Irish writer Rooney has made a trans-Atlantic splash since publishing her first novel, Conversations With Friends, in 2017. Her second has already won the Costa Novel Award, among other honors, since it was published in Ireland and Britain last year. In outline it's a simple story, but Rooney tells it with bravura intelligence, wit, and delicacy. Connell Waldron and Marianne Sheridan are classmates in the small Irish town of Carricklea, where his mother works for her family as a cleaner. It's 2011, after the financial crisis, which hovers around the edges of the book like a ghost. Connell is popular in school, good at soccer, and nice; Marianne is strange and friendless. They're the smartest kids in their class, and they forge an intimacy when Connell picks his mother up from Marianne's house. Soon they're having sex, but Connell doesn't want anyone to know and Marianne doesn't mind; either she really doesn't care, or it's all she thinks she deserves. Or both. Though one time when she's forced into a social situation with some of their classmates, she briefly fantasizes about what would happen if she revealed their connection: "How much terrifying and bewildering status would accrue to her in this one moment, how destabilising it would be, how destructive." When they both move to Dublin for Trinity College, their positions are swapped: Marianne now seems electric and in-demand while Connell feels adrift in this unfamiliar environment.

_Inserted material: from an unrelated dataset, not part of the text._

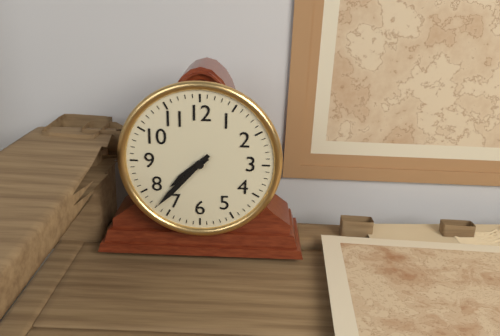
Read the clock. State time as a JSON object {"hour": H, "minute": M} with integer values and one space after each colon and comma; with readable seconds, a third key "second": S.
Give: {"hour": 7, "minute": 37}
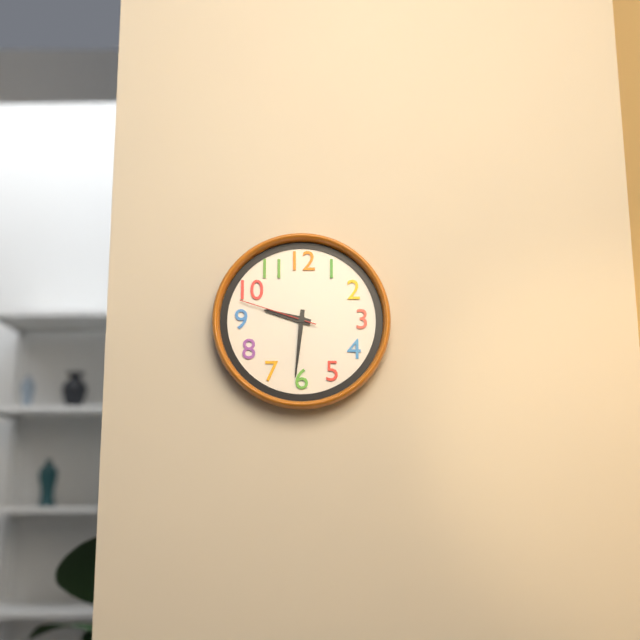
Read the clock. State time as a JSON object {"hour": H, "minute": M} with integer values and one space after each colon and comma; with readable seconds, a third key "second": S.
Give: {"hour": 9, "minute": 31, "second": 48}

Rooney's genius lies in her ability to track her characters' subtle shifts in power, both within themselves and in relation to each other, and the ways they do and don't know each other; they both feel most like themselves when they're together, but they still have disastrous failures of communication. "Sorry about last night," Marianne says to Connell in February 2012. Then Rooney elaborates: "She tries to pronounce this in a way that communicates several things: apology, painful embarrassment, some additional pained embarrassment that serves to ironise and dilute the painful kind, a sense that she knows she will be forgiven or is already, a desire not to 'make a big deal.' " Then: "Forget about it, he says." Rooney precisely articulates everything that's going on below the surface; there's humor and insight here as well as the pleasure of getting to know two prickly, complicated people as they try to figure out who they are and who they want to become.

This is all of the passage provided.